(Supplied material)

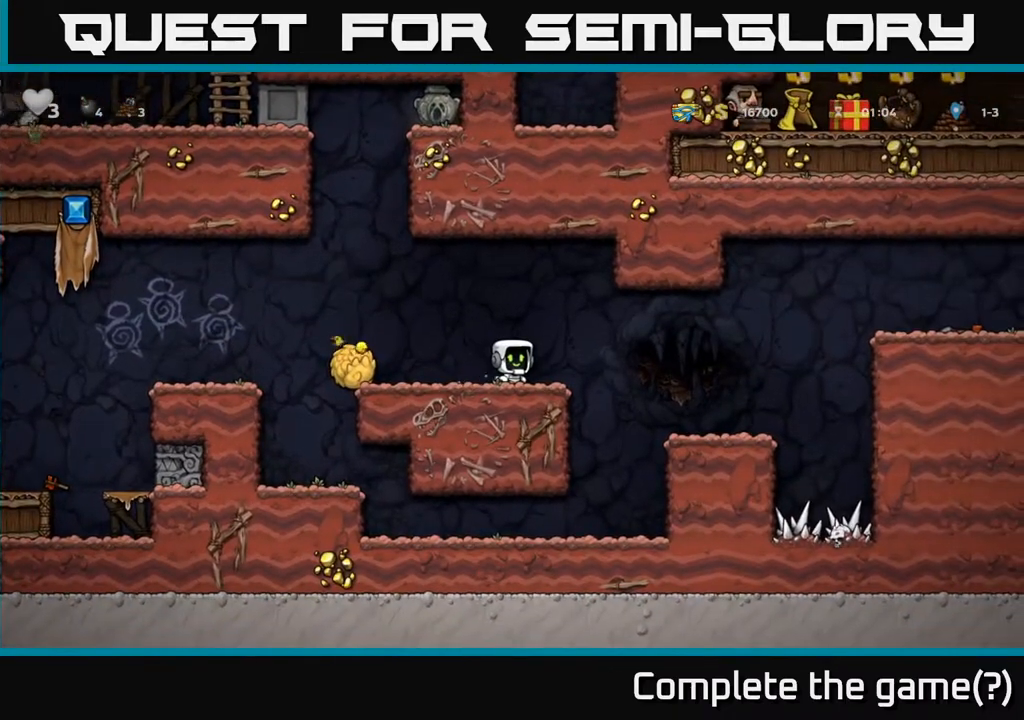
{"buttons": [], "left_stick": "center", "right_stick": "center", "events": []}
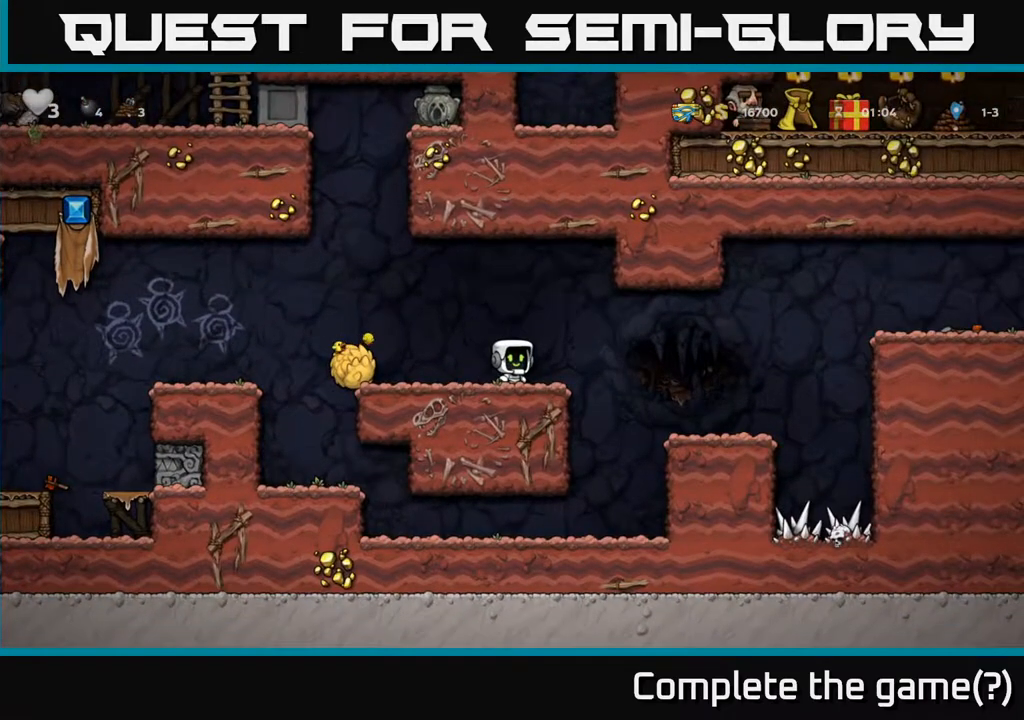
{"buttons": ["A", "DPAD_LEFT"], "left_stick": "center", "right_stick": "center", "events": [[33, "DPAD_LEFT", "down"], [233, "A", "down"]]}
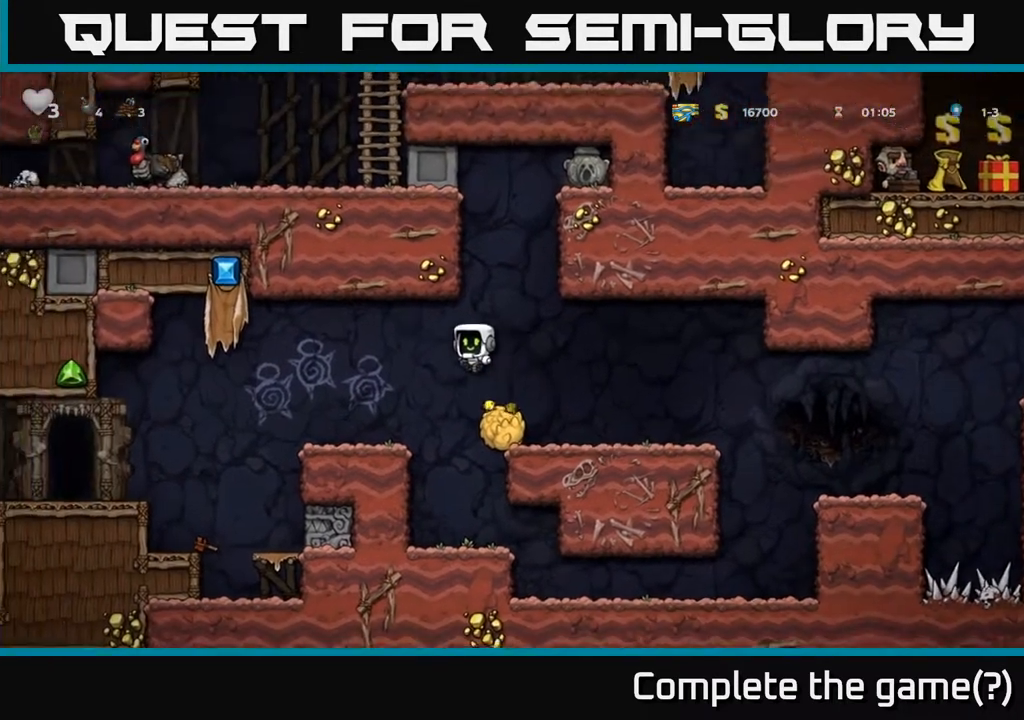
{"buttons": [], "left_stick": "center", "right_stick": "center", "events": [[17, "A", "up"], [267, "DPAD_LEFT", "up"], [433, "DPAD_RIGHT", "down"], [483, "DPAD_RIGHT", "up"]]}
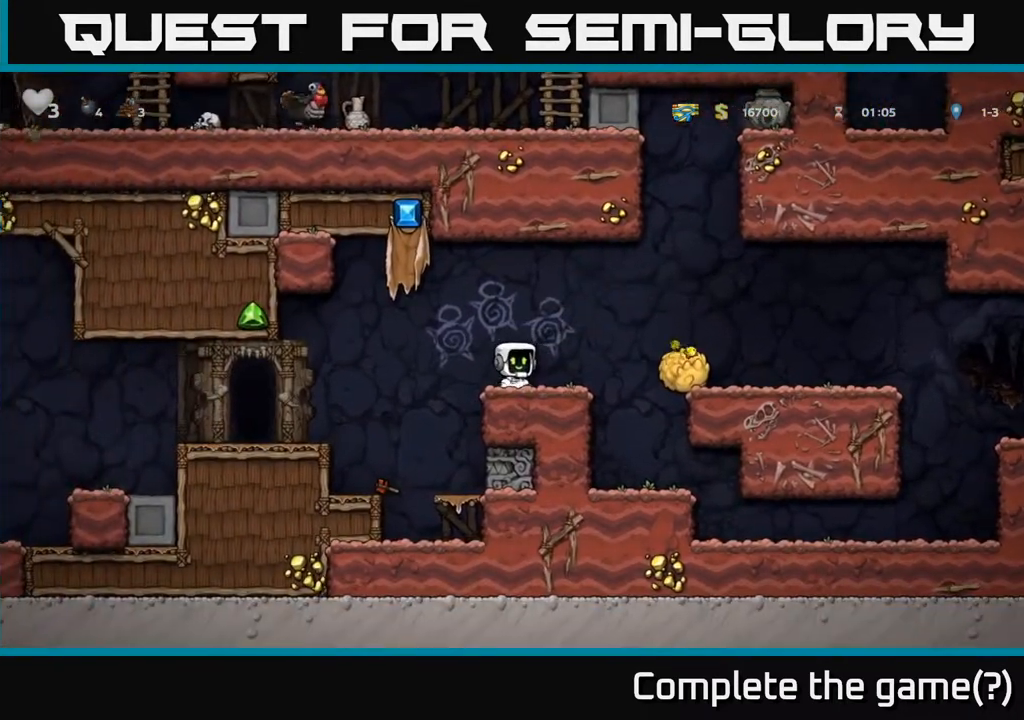
{"buttons": [], "left_stick": "center", "right_stick": "center", "events": []}
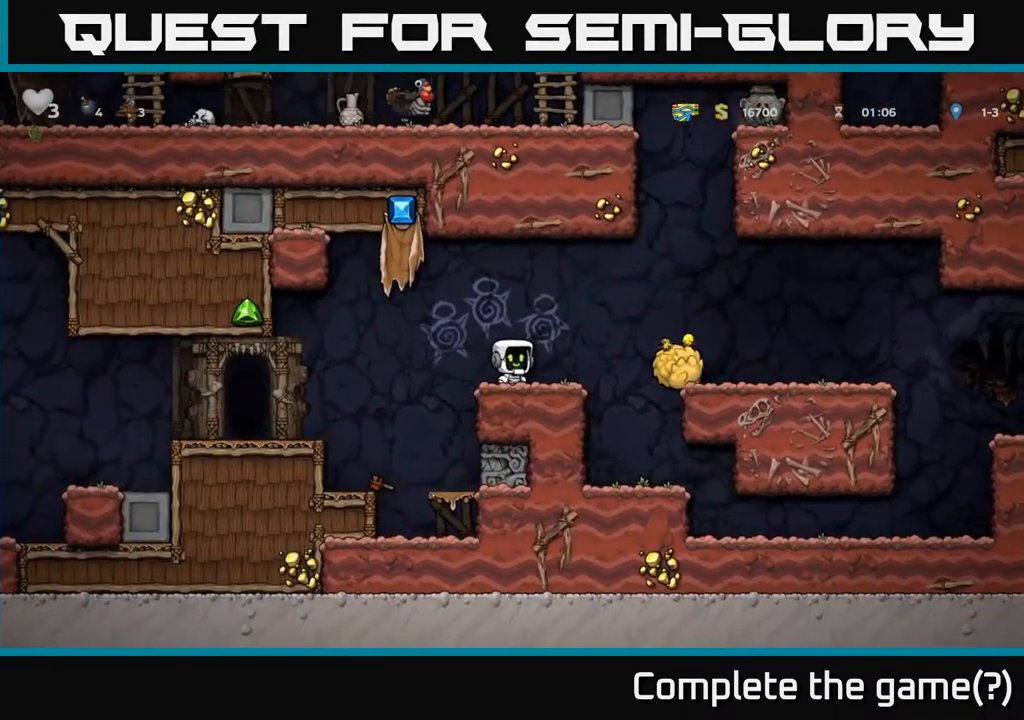
{"buttons": ["A"], "left_stick": "center", "right_stick": "center", "events": [[100, "DPAD_RIGHT", "down"], [133, "A", "down"], [483, "DPAD_RIGHT", "up"]]}
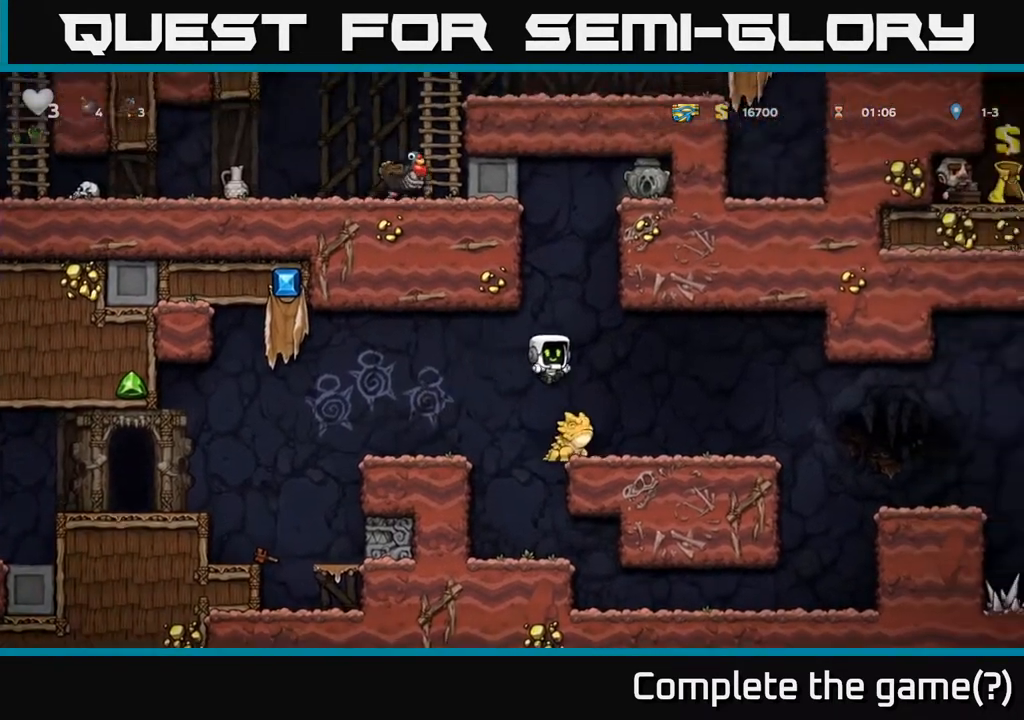
{"buttons": ["A", "DPAD_LEFT"], "left_stick": "center", "right_stick": "center", "events": [[17, "DPAD_LEFT", "down"], [67, "DPAD_LEFT", "up"], [383, "DPAD_LEFT", "down"]]}
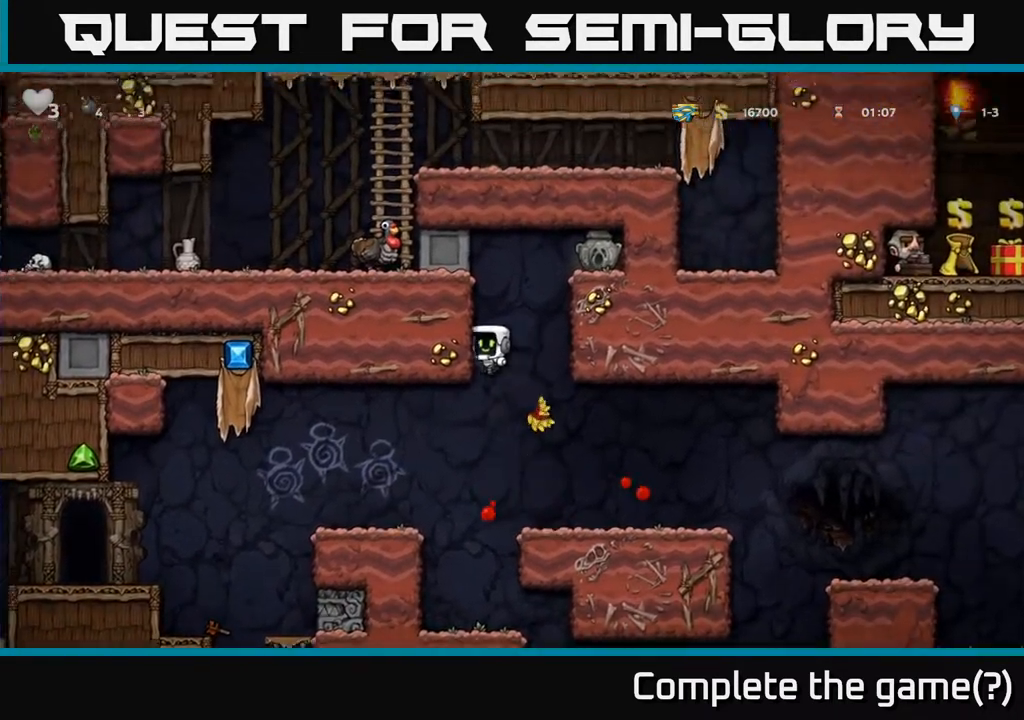
{"buttons": ["A", "DPAD_LEFT"], "left_stick": "center", "right_stick": "center", "events": [[117, "A", "up"], [183, "A", "down"], [350, "A", "up"], [483, "A", "down"]]}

(End Supplied material)

Task: Type the lines above out again exactly as they appear, skipping every picture.

Solved exercise:
{"buttons": [], "left_stick": "center", "right_stick": "center", "events": []}
{"buttons": ["A", "DPAD_LEFT"], "left_stick": "center", "right_stick": "center", "events": [[33, "DPAD_LEFT", "down"], [233, "A", "down"]]}
{"buttons": [], "left_stick": "center", "right_stick": "center", "events": [[17, "A", "up"], [267, "DPAD_LEFT", "up"], [433, "DPAD_RIGHT", "down"], [483, "DPAD_RIGHT", "up"]]}
{"buttons": [], "left_stick": "center", "right_stick": "center", "events": []}
{"buttons": ["A"], "left_stick": "center", "right_stick": "center", "events": [[100, "DPAD_RIGHT", "down"], [133, "A", "down"], [483, "DPAD_RIGHT", "up"]]}
{"buttons": ["A", "DPAD_LEFT"], "left_stick": "center", "right_stick": "center", "events": [[17, "DPAD_LEFT", "down"], [67, "DPAD_LEFT", "up"], [383, "DPAD_LEFT", "down"]]}
{"buttons": ["A", "DPAD_LEFT"], "left_stick": "center", "right_stick": "center", "events": [[117, "A", "up"], [183, "A", "down"], [350, "A", "up"], [483, "A", "down"]]}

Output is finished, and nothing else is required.